For every entry, reproduce the wording exactly and omit any image it holds.

+++ INFORMATION

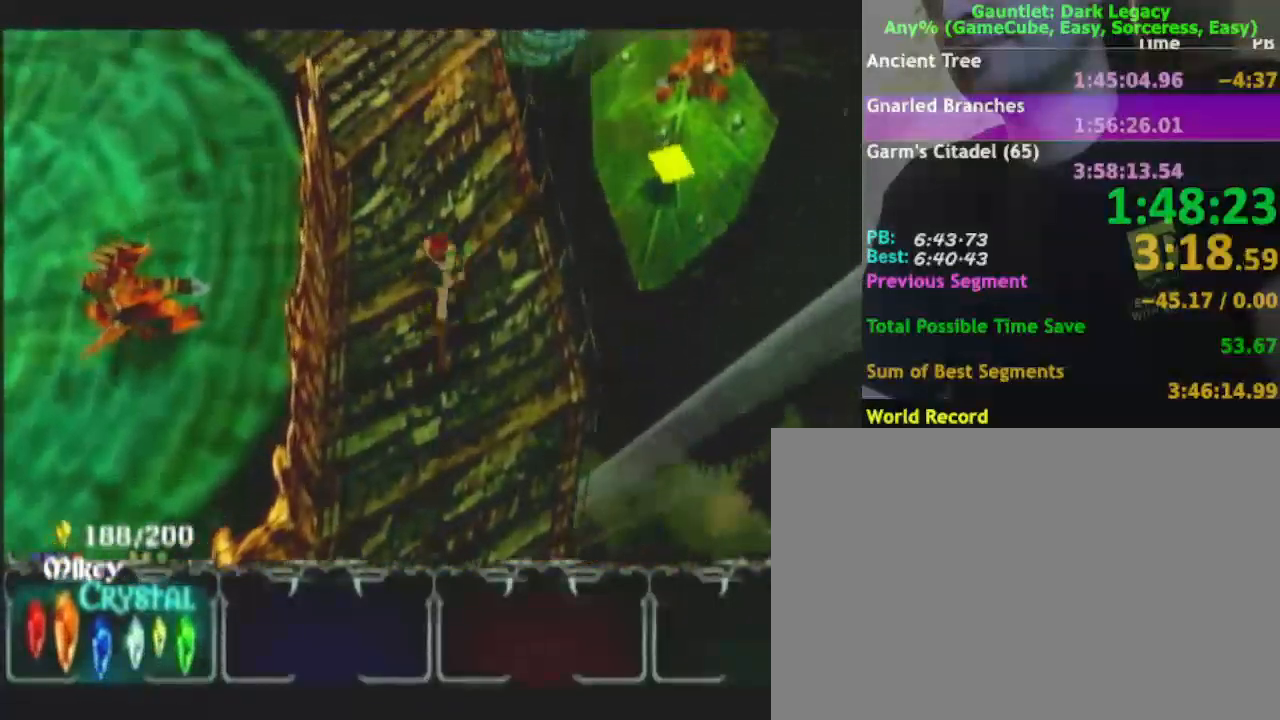
{"buttons": ["DPAD_UP"], "left_stick": "up-left", "right_stick": "center", "events": [[167, "DPAD_UP", "down"], [300, "DPAD_UP", "up"], [450, "left_stick", "up-left"], [500, "DPAD_UP", "down"]]}
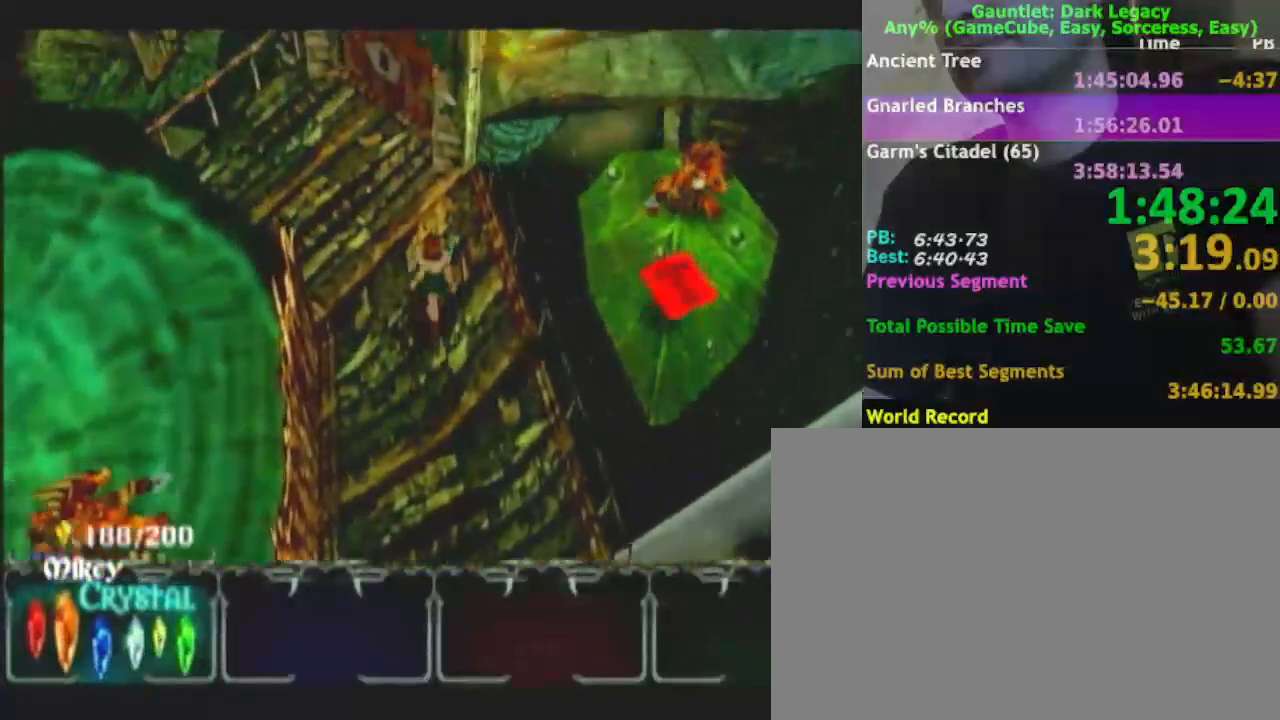
{"buttons": [], "left_stick": "up", "right_stick": "center"}
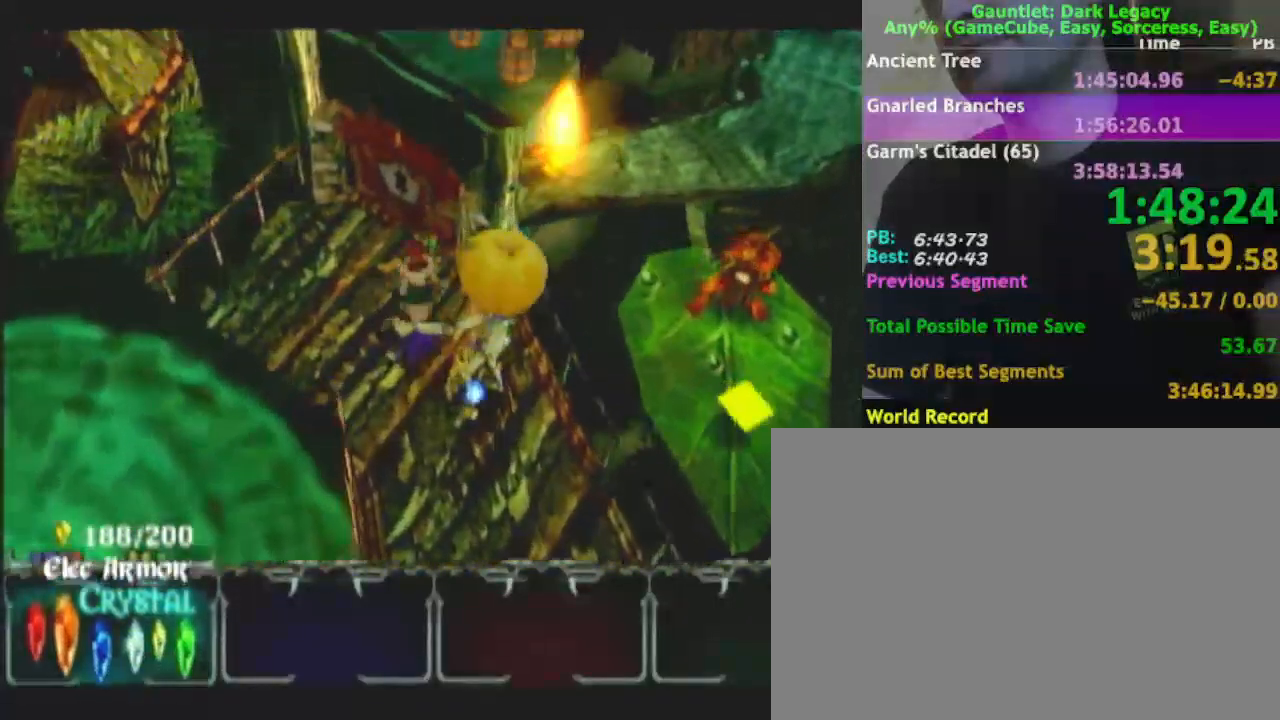
{"buttons": [], "left_stick": "up-right", "right_stick": "center", "events": [[233, "left_stick", "up-right"]]}
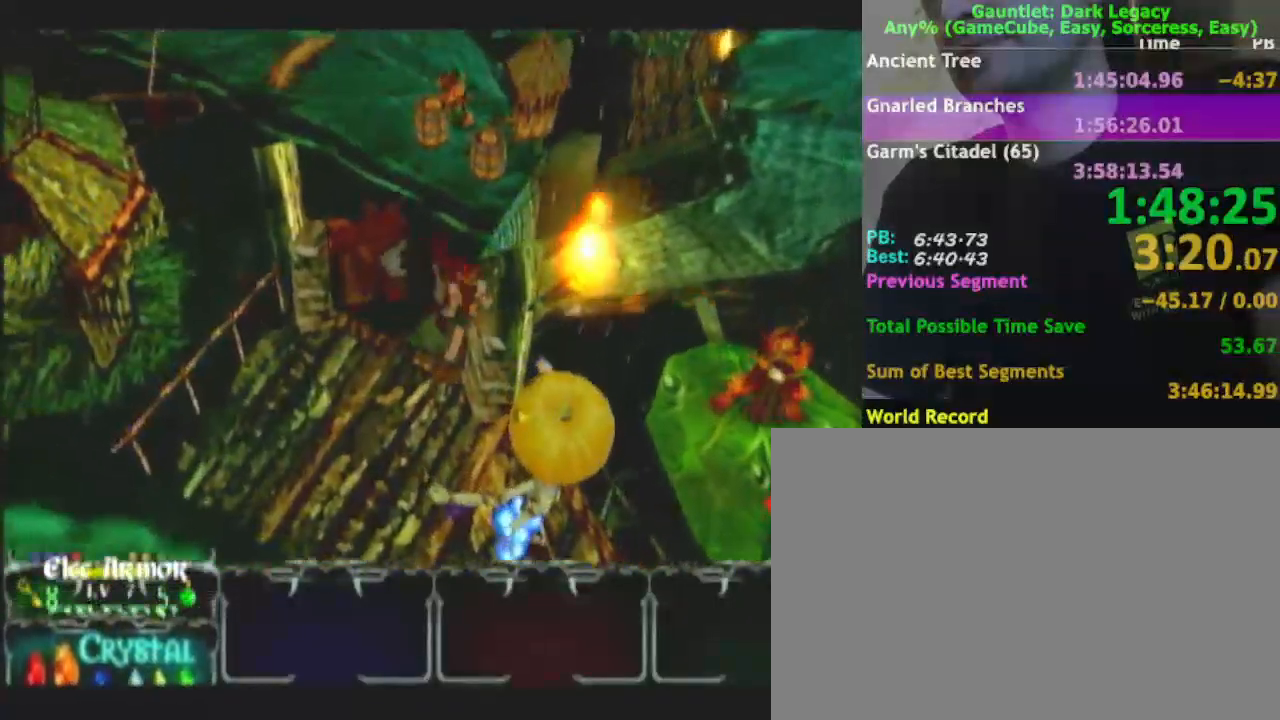
{"buttons": [], "left_stick": "up-right", "right_stick": "center", "events": []}
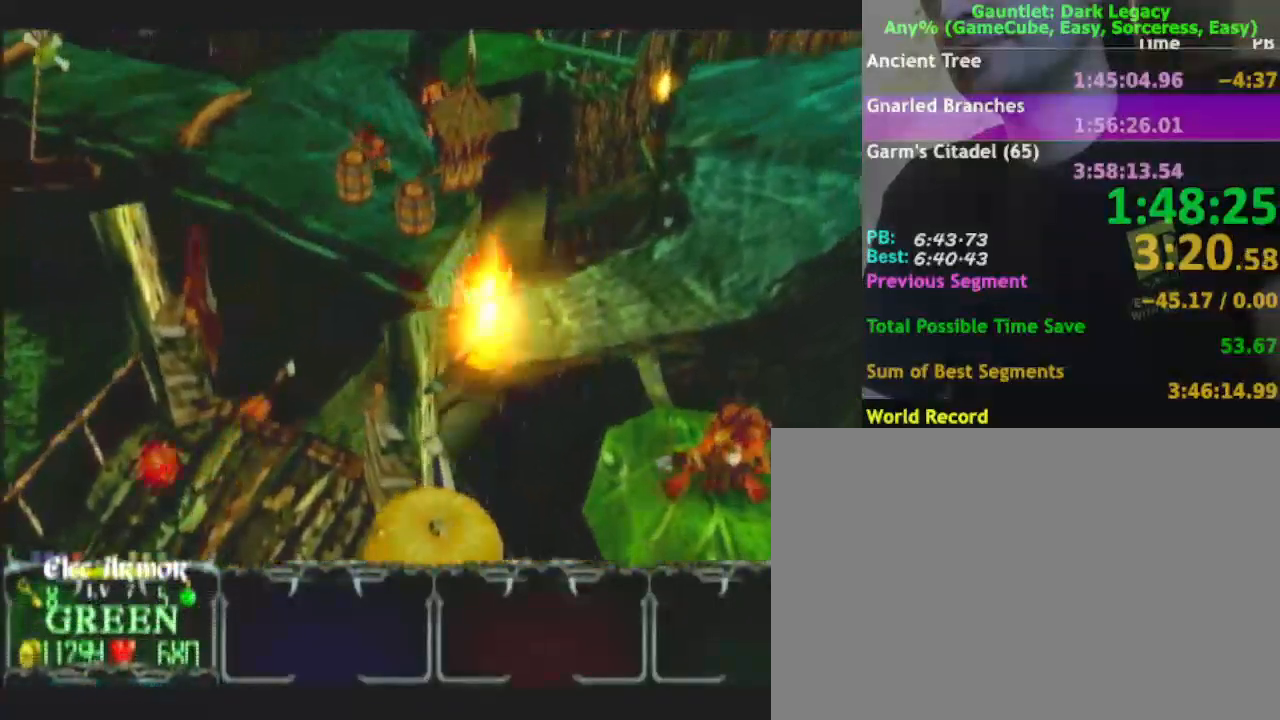
{"buttons": [], "left_stick": "up-right", "right_stick": "center", "events": []}
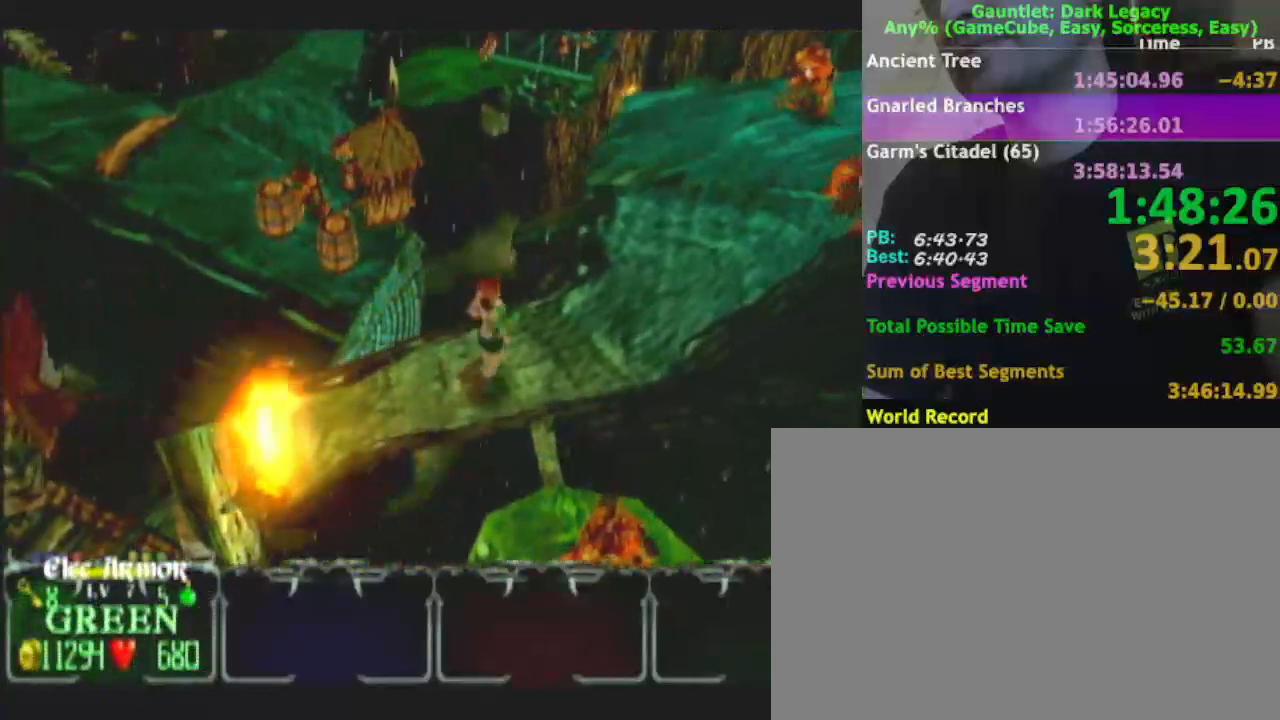
{"buttons": [], "left_stick": "up-right", "right_stick": "center", "events": []}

++++++

FINISHED TASK:
{"buttons": ["DPAD_UP"], "left_stick": "up-left", "right_stick": "center", "events": [[167, "DPAD_UP", "down"], [300, "DPAD_UP", "up"], [450, "left_stick", "up-left"], [500, "DPAD_UP", "down"]]}
{"buttons": [], "left_stick": "up", "right_stick": "center"}
{"buttons": [], "left_stick": "up-right", "right_stick": "center", "events": [[233, "left_stick", "up-right"]]}
{"buttons": [], "left_stick": "up-right", "right_stick": "center", "events": []}
{"buttons": [], "left_stick": "up-right", "right_stick": "center", "events": []}
{"buttons": [], "left_stick": "up-right", "right_stick": "center", "events": []}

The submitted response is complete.